On Thursday, Treasury Secretary Janet Yellen voiced her support for abolishing the debt ceiling, which could effectively get rid of the aforementioned threat.

“I believe it's very disruptive to put the president and myself, the treasury secretary, in a situation where we might be unable to pay the bills that result from those past decisions," Yellen said during a Financial Services Committee hearing.

The White House has indicated that President Joe Biden doesn’t support other possible workarounds to the issue of the debt ceiling, including issuing a $1 trillion coin to allow the U.S. to continue to pay its bills if the debt ceiling isn’t raised or invoking constitutional authority to get rid of the debt ceiling altogether.

The TIP with Meg Cunningham

Sens. Joe Manchin and Kyrsten Sinema are the two Senate Democrats creating headaches for President Joe Biden, and pressure from Sinema's left base at home in Arizona is growing stronger as Biden's agenda hits a number of snags, given Congress' slim Democratic majority.

PHOTO: Sen. Kyrsten Sinema arrives at the Capitol, Sept. 30, 2021, in Washington, D.C.
Sen. Kyrsten Sinema arrives at the Capitol, Sept. 30, 2021, in Washington, D.C.
Kevin Dietsch/Getty Images

Thursday morning, Nuestro PAC, founded by former Bernie Sanders aide Chuck Rocha, launched a petition to recruit Rep. Ruben Gallego, who currently represents the Phoenix area in Congress, to primary Sinema when she is up for reelection in 2024. The “Run Ruben Run” campaign "aims to create the infrastructure to help Congressman Gallego challenge Senator Sinema by building a base of support so his campaign is ready to run on day one."

Another online fundraising page was started to fund the “future primary challenger of Kyrsten Sinema." That page states its chief concern is Sinema’s continued support of the filibuster, which has gotten in the way of Democratic lawmaking so far this year. Manchin is facing similar pressures as a red state Democrat, but Sinema's now-purple Arizona leaves plenty of room for political pushback from within her party.
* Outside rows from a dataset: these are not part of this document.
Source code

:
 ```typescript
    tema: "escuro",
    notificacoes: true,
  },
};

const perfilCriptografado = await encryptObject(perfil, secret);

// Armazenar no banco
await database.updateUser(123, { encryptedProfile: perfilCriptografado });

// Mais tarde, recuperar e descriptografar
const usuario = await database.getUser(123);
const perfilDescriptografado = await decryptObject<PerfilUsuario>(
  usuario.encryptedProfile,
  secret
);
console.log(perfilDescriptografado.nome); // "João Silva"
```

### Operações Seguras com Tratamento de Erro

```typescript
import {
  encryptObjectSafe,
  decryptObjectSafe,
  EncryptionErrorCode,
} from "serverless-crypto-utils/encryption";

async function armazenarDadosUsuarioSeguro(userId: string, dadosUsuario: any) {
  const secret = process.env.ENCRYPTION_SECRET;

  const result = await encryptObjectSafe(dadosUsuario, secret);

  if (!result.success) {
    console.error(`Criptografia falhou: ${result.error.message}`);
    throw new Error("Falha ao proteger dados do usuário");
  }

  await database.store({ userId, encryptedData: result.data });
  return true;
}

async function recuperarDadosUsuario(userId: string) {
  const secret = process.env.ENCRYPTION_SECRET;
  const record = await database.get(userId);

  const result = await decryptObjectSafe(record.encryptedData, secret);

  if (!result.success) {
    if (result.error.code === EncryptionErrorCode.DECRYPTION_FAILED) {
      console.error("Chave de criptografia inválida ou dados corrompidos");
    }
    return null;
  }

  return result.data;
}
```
"For months, Arizonans who led the charge in electing Kyrsten Sinema have been pushing her to listen to the voters who put her in office and stop blocking President Biden’s agenda by protecting the filibuster..." the page reads. "...we need to make the threat even more clear and much more concrete. We need to show Sinema that if she refuses to fight for us, Democrats and independents nationwide will deliver the funding to make a future primary challenger an undeniable threat to her political career."

THE PLAYLIST
ABC News' "Start Here" podcast Friday morning’s episode features a trip to Mississippi's last abortion clinic with ABC News Senior Washington Reporter Devin Dwyer as the Supreme Court is set to hear arguments this term in a case that could overturn Roe v. Wade. Then, ABC News Chief Business and Economics Correspondent Rebecca Jarvis breaks down the concerns over Instagram's impact on teens. And, in an "America Strong" special, we talk to Molly Longbrake -- a member of the Cheyenne River Sioux -- who is working to educate her community against vaccine misinformation. http://apple.co/2HPocUL

WHAT YOU NEED TO KNOW THIS WEEKEND

  • President Joe Biden receives the president’s daily brief Friday at 9:30 a.m.
  • The White House COVID-19 Response Team will hold a press briefing Friday at 11 a.m.
  • White House press secretary Jen Psaki will hold a press briefing Friday at 1 p.m.
  • The Women's March will take place in Washington, D.C., on Saturday.
  • Sunday on ABC’s “This Week” The Powerhouse Roundtable discusses all the week’s politics with ABC News Political Director Rick Klein, former DNC chair and ABC News Contributor Donna Brazile, former New Jersey governor and ABC News Contributor Chris Christie and co-author of Politico Playbook Rachael Bade.